Vanaf de heuvel ziet de man met de ontsteker hoe de laatste nachtclub van West-Europa uitbrandt. Vlammen happen naar de hemel, ambulances rijden heen en weer. Missie geslaagd. Natuurlijk, hij is niet gek. Hij weet best dat er nog gedanst wordt. Ondergronds. In kelders en bunkers. Op geheime en vaak zwaar bewapende locaties, die pas vlak voor openingstijd bekend worden gemaakt. Maar dat is prima. Dansen is iets geworden om bang voor te zijn. Plezier is iets geworden om bang voor te zijn.
Hoeveel aanslagen zijn er nodig geweest om dit te bereiken? De man met de ontsteker weet het niet meer precies, ook al was hij bij een hoop ontploffingen en schietpartijen betrokken. Hij kan zich de aanslag op de Reina Club in Istanbul herinneren. Een van de eerste die hij mee uitdacht en op poten zette. Lang geleden was dat. Sindsdien volgden er velen. Hij bleef het herhalen: ‘Angst is een virus. Laat het op een paar plekken los en het verovert eigenhandig steden en landen.’
Na een serie aanslagen volgde het verwachte effect. Nachtclubs sloten hun deuren. Te weinig bezoekers, te veel bange ondernemers. Alleen deze club hier in Napels bleef standvastig open. Tot vannacht.

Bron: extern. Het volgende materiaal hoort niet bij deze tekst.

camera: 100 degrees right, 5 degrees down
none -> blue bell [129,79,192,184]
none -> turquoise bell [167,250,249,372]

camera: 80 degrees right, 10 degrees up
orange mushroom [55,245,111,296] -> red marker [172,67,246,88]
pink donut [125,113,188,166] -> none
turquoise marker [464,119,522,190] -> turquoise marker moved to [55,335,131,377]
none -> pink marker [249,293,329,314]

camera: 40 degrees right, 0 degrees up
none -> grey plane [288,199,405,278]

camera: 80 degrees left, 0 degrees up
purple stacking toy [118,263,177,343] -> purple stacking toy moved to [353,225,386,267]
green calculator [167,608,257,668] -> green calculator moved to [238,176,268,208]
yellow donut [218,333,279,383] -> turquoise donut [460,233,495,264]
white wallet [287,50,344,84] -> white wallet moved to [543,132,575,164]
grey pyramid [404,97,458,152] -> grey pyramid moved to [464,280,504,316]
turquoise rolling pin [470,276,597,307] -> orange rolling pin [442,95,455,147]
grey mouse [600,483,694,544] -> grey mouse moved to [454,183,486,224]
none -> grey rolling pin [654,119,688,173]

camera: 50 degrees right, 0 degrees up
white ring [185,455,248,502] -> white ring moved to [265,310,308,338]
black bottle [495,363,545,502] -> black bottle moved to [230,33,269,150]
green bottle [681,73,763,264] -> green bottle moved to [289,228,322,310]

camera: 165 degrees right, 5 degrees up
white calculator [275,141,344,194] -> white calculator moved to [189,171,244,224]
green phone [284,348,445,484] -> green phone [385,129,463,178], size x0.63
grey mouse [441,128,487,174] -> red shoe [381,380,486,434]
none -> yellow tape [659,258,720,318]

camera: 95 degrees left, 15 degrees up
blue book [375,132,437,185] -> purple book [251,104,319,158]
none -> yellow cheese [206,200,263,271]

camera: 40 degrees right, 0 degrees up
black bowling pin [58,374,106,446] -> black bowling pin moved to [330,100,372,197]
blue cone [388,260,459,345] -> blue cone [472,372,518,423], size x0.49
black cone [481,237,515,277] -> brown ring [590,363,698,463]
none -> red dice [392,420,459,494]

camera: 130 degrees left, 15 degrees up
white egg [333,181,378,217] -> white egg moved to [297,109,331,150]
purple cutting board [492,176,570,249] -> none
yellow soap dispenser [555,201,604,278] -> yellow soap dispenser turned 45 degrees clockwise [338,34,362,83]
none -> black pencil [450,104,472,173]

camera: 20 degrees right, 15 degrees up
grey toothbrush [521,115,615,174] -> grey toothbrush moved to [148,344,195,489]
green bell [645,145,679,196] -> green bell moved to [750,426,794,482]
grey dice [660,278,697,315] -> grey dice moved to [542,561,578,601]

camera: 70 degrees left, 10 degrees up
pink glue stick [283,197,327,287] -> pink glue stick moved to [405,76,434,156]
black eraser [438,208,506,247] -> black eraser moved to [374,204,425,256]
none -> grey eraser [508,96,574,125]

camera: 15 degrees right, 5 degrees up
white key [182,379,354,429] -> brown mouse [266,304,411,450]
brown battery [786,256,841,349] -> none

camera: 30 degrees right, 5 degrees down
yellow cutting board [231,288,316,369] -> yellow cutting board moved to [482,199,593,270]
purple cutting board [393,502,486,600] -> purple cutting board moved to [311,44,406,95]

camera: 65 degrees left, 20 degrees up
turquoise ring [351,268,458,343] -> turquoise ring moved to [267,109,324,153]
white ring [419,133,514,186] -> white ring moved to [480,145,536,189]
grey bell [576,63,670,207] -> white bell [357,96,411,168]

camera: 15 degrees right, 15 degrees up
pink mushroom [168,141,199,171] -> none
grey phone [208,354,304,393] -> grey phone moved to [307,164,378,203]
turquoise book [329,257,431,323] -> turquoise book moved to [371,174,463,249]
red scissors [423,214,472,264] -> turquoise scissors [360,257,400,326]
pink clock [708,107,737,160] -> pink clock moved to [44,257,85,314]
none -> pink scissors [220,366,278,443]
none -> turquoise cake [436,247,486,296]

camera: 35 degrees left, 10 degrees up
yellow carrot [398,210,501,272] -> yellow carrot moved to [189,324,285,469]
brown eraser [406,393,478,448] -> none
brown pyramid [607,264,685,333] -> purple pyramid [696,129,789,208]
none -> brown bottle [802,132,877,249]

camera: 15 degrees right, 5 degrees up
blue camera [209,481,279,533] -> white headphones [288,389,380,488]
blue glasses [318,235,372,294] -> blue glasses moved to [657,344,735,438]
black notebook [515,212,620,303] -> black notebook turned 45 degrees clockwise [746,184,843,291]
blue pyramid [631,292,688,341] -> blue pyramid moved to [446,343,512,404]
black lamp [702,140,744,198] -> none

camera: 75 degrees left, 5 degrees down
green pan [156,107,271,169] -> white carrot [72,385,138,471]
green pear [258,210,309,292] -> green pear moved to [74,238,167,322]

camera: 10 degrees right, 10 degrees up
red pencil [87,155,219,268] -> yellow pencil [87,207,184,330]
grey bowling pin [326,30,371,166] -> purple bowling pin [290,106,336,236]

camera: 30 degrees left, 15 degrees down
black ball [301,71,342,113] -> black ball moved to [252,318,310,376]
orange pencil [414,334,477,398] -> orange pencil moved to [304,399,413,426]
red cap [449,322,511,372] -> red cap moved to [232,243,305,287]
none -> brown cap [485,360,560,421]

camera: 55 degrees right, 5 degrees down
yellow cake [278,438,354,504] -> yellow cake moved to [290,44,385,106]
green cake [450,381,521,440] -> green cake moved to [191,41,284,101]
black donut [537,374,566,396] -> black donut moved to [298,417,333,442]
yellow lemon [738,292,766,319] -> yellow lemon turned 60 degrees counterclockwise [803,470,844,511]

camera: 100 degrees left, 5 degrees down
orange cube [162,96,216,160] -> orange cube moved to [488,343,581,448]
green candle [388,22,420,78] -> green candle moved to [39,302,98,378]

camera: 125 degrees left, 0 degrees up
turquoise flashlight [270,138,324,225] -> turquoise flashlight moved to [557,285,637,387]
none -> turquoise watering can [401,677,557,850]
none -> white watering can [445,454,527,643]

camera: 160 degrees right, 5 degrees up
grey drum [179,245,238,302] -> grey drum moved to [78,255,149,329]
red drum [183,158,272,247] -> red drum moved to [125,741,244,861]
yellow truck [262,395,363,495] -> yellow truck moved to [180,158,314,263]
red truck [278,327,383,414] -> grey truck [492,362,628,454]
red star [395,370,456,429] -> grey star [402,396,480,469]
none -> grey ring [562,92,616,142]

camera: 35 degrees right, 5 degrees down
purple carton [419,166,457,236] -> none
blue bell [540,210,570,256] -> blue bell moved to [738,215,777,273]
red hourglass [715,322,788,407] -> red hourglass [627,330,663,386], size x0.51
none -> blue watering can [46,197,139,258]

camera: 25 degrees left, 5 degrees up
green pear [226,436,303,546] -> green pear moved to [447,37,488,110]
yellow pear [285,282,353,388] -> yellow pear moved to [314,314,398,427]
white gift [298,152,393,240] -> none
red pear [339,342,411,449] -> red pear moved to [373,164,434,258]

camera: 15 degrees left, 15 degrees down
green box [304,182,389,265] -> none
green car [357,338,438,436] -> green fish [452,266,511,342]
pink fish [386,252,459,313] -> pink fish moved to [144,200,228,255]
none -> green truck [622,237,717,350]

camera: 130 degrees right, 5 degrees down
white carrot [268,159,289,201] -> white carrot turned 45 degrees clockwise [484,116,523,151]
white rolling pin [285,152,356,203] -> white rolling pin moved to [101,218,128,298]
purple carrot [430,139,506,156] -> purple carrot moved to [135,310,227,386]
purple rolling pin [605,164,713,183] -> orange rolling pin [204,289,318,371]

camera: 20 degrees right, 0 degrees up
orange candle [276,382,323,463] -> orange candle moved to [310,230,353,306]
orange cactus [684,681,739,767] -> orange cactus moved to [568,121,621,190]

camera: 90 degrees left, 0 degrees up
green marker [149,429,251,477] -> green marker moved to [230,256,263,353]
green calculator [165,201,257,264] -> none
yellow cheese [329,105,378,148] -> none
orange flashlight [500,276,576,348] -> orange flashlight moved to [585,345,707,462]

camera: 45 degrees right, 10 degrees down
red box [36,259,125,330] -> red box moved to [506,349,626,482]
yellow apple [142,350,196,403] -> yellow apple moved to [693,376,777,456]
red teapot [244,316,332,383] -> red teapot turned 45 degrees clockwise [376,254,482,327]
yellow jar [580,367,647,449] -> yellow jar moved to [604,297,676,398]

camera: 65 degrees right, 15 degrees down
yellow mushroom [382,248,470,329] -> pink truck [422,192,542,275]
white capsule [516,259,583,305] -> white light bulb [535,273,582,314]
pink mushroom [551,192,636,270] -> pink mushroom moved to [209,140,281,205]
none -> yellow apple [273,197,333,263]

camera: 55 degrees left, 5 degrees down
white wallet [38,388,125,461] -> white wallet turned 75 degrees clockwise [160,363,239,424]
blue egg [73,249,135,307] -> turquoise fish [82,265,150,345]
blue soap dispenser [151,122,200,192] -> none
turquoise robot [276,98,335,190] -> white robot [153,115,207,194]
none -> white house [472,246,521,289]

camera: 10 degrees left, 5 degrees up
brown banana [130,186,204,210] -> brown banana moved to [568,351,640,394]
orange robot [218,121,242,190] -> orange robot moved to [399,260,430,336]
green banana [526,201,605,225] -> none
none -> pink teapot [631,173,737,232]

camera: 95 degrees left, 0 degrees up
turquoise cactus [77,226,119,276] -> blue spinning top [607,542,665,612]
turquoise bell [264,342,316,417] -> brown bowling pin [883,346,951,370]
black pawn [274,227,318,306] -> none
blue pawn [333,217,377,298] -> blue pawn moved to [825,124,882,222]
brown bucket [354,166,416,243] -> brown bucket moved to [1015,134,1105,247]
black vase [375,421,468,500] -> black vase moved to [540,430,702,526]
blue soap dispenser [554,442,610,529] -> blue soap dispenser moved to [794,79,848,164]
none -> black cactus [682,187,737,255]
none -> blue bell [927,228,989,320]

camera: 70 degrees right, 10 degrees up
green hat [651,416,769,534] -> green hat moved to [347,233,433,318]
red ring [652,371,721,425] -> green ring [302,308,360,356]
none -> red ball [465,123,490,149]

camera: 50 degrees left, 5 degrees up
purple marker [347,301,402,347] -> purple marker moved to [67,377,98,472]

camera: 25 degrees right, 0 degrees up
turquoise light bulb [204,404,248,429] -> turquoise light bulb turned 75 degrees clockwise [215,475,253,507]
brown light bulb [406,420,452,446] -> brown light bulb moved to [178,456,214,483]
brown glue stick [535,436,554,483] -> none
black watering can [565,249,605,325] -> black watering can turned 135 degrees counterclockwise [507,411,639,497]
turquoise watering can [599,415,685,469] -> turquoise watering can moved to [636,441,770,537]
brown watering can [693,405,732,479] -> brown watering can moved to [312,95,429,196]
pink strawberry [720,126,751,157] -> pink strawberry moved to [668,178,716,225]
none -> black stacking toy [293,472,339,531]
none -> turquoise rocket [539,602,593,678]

De man met de ontsteker kijkt een laatste keer naar de nachtclub onderaan de heuvel. Brandweerwagens omsingelen het gebouw, water wordt met kracht over het gehavende dak uitgestort. Hij kan bijna niet geloven dat het is gelukt.
Dan draait hij zich om en loopt weg. Zijn lijf is zwaar en log. Dansen is voorgoed iets geworden om bang voor te zijn, denkt hij. En hoewel hij weet dat deze gedachte hem gelukkig moet maken, voelt hij niks van binnen. Hij kan zich vaag de verjaardag van een oom herinneren die lang geleden is overleden. Een warme zomerdag, een grote tuin, tafels met eten. En in een flits: instrumenten die muziek maakten, zijn ouders die samen over het gras zweefden en lachten. Waren dat echt zijn ouders? De man met de ontsteker schudt zijn hoofd.
Halverwege de heuvel blijft hij stiltstaan en kijkt omhoog. Hij spitst zijn oren. Nergens hoort hij geluid, nergens ziet hij licht. De hemel boven hem lijkt donkerder dan normaal. De hemel boven hem lijkt zo donker, dat zelfs goden er niet kunnen overleven.